With all of these shortcomings, it’s an open question as to how best to preserve Berlin’s counter-culture.  Hoping to gain further insight into such issues, I met up with Stefan Liebich, a member of the Bundestag representing the Die Linke Party.  He agreed that politicians must try to find a solution to the housing crisis jointly with local activists.  The problem, he explained, is that Berlin has too few apartments and its housing is more suitable to richer residents hailing from abroad.
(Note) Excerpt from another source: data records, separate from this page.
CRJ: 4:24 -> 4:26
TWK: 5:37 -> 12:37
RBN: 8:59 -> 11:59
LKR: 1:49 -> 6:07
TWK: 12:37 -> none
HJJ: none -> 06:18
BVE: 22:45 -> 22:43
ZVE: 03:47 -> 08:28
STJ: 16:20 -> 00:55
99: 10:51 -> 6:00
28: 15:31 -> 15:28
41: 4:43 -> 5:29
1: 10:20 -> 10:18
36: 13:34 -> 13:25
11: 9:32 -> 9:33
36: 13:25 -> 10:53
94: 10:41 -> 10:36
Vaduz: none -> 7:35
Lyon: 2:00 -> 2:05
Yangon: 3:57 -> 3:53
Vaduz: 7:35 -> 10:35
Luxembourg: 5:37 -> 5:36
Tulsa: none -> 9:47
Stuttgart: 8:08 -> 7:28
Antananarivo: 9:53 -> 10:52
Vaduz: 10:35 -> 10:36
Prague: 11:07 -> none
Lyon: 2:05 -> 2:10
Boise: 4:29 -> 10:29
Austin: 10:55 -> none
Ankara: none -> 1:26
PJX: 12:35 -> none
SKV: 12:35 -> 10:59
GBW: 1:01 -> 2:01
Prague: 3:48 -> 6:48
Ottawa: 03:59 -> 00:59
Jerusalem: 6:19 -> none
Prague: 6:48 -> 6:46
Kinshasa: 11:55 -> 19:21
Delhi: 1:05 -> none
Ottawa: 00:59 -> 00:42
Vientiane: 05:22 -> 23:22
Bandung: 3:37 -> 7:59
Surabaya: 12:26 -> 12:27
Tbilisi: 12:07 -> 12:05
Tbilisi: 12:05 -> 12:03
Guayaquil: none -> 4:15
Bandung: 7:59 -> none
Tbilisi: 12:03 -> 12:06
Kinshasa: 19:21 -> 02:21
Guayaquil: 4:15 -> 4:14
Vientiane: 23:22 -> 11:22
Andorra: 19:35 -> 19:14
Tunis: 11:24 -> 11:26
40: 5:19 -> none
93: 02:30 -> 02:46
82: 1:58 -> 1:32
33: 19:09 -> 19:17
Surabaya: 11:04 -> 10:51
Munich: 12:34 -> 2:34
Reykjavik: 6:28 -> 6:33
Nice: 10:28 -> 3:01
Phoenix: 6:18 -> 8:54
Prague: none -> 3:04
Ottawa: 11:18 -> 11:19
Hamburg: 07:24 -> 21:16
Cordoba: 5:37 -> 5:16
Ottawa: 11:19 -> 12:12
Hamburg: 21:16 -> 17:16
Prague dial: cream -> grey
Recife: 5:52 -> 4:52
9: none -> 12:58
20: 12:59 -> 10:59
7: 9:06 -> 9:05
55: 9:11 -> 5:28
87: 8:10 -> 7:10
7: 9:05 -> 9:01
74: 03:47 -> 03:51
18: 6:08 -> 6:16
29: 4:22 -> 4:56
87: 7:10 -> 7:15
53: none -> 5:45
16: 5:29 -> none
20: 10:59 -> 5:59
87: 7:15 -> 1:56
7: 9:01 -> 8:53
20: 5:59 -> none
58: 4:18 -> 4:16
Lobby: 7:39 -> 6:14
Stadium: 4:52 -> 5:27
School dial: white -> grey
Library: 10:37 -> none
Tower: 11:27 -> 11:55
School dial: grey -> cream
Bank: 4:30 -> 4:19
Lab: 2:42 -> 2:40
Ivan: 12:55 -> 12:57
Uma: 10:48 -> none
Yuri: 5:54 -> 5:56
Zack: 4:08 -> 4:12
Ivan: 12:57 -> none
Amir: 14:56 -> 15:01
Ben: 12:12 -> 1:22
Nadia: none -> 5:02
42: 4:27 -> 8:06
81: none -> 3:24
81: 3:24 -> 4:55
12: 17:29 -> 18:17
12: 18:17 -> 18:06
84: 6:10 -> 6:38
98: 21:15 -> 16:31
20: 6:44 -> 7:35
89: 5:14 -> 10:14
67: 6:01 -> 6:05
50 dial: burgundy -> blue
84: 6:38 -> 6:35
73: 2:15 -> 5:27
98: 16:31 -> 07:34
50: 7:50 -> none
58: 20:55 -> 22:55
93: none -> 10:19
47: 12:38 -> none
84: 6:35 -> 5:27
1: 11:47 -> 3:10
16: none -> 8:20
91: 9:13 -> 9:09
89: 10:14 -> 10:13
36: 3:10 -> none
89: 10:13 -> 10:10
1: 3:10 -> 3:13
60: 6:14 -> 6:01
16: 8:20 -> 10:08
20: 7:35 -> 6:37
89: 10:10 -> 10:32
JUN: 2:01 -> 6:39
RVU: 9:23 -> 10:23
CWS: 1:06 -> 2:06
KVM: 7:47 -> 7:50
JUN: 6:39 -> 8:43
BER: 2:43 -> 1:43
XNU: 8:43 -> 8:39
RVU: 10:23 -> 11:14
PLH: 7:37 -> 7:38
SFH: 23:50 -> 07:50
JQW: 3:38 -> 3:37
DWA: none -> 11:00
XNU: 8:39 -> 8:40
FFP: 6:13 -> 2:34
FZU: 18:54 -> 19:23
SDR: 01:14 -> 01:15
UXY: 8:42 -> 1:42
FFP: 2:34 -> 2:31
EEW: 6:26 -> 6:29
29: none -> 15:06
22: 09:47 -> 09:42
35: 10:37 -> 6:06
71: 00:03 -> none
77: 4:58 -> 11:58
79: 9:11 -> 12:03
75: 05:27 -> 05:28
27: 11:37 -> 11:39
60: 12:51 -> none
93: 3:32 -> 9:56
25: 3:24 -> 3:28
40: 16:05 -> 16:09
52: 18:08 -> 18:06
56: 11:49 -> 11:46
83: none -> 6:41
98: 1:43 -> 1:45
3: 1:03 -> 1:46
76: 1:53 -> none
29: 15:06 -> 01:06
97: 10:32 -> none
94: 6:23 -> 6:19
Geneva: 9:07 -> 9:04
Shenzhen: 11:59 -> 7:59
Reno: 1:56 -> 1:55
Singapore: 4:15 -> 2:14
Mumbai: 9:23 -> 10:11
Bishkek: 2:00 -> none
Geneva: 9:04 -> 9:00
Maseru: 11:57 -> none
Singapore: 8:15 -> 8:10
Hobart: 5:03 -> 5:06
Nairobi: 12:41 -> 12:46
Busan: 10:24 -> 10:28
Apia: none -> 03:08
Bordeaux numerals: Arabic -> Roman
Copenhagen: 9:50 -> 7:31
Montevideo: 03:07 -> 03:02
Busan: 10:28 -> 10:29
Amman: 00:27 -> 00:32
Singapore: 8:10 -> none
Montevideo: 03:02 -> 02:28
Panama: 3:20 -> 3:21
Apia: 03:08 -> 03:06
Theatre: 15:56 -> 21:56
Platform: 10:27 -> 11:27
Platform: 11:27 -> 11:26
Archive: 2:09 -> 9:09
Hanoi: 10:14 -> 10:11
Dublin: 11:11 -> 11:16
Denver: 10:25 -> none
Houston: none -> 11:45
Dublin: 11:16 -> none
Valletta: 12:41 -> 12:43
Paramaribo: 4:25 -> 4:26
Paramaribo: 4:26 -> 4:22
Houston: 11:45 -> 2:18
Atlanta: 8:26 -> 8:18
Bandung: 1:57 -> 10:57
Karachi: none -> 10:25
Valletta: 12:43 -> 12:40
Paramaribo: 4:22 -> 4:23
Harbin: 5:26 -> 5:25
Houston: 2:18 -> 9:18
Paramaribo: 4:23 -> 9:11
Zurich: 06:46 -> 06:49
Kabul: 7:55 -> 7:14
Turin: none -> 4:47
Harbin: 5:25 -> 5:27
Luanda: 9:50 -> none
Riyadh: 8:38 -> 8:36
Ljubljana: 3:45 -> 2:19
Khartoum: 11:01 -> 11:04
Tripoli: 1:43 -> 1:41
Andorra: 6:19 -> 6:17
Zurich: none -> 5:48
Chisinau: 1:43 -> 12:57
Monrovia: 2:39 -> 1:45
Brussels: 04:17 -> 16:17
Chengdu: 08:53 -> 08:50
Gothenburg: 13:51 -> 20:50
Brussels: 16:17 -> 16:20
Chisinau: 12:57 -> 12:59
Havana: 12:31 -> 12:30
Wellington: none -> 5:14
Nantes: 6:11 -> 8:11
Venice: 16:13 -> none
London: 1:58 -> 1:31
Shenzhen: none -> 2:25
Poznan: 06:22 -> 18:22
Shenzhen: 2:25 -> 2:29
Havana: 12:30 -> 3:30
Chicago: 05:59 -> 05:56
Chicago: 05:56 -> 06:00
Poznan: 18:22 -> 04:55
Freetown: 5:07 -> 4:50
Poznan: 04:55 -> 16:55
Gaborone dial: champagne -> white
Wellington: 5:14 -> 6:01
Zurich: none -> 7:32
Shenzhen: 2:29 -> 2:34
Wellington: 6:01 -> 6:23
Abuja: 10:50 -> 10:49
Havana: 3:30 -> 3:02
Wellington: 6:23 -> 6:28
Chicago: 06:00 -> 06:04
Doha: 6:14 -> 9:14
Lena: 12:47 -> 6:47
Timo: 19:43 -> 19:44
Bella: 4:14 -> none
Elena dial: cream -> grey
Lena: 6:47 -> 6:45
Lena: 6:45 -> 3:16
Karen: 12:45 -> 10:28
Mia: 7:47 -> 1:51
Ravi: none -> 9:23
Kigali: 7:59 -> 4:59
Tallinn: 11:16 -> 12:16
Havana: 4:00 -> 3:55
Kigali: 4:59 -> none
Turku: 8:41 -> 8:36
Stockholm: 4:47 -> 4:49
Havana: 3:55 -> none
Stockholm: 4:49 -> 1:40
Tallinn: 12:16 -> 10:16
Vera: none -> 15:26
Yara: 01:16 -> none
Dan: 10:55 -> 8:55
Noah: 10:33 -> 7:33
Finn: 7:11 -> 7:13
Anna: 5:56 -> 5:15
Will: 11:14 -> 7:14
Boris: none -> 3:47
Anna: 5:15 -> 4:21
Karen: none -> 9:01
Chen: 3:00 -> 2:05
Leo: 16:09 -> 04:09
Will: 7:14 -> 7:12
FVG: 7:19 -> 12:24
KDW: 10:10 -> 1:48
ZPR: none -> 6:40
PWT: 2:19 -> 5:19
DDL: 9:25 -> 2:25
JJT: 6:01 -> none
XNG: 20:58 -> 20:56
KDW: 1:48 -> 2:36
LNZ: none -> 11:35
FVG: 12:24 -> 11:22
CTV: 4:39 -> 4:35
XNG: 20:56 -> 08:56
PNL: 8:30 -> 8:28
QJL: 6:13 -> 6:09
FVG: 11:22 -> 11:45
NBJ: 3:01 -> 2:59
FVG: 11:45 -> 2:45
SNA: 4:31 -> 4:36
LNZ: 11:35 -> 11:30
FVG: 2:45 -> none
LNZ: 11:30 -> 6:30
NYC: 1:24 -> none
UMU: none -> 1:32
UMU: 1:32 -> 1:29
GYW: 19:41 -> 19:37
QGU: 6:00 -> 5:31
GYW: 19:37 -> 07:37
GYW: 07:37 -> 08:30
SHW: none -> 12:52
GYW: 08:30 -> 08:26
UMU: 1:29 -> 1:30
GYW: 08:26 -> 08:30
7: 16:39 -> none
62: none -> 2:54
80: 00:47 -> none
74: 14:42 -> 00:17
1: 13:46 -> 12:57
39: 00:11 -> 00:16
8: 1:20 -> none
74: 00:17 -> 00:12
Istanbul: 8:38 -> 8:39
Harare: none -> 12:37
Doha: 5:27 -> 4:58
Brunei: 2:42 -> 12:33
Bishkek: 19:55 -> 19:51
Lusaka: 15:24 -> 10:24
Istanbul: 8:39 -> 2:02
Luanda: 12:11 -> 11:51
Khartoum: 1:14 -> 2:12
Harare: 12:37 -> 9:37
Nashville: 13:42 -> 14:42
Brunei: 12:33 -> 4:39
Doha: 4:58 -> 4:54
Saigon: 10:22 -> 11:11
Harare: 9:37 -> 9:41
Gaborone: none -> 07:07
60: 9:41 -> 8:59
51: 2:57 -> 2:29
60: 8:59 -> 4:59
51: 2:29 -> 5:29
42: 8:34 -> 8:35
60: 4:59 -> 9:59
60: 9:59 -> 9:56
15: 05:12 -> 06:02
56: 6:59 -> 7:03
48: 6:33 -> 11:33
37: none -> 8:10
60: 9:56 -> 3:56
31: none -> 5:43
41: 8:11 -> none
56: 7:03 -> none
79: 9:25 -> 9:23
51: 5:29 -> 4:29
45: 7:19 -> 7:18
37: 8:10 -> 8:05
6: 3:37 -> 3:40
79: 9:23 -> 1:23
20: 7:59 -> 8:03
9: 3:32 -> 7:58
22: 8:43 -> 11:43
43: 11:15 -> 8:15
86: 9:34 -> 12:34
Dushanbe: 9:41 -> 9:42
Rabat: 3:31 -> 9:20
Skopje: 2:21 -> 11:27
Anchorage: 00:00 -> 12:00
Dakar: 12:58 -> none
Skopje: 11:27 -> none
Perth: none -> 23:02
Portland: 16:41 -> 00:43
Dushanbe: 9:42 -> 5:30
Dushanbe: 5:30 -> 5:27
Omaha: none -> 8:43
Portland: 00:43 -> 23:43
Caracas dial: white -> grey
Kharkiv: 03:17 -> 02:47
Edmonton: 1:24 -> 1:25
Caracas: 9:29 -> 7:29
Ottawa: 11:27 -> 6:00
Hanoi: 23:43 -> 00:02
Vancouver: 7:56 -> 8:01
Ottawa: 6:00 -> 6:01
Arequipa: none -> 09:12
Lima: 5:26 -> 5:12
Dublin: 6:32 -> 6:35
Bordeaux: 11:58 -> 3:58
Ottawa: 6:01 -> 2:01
Liebich added that his party, as well as the Greens and Social Democrats, were building a lot of state-owned housing and authorities were working with activists “even if they’re not employing tactics which are strictly legal.”  At the same time, Liebich decried vandalism and squatters who occupy state-owned housing, though he sympathized with those who occupied vacant housing whose owners were holding out for higher rents.  In some Scandinavian countries, he added, there are laws on the books stipulating that you can occupy a house which has been empty for over five years.  And while Germany doesn’t have similar laws, Liebich stated that he wouldn’t be opposed to such measures.

Roadmap to Utopia

Amidst the recent victory over Google, Berlin’s counter-culture has been given a slight reprieve.  It’s a symbolic and important victory against gentrification, but now organizers must figure out how best to consolidate such gains while crafting their own long-term “roadmap to utopia.”  Extending the network of housing cooperatives, barter schemes and the like while spearheading more cross-cultural alliances certainly makes sense.  The reality, however, is that many will be put off by Berlin’s anarchist sub-culture which at times lacks something to be desired.

On the other hand, let’s be careful not to “throw the baby out with the bathwater”: for all its problems, Berlin’s underground political scene has demonstrated resiliency and a degree of effectiveness when fighting off gentrification, which is more than one can say for many other western cities.  In the long-term, assuming of course that radicals manage to fend off such external forces and gain further breathing space, they might want to consider where the anarchist dream has gone right in Berlin and where it has gone awry.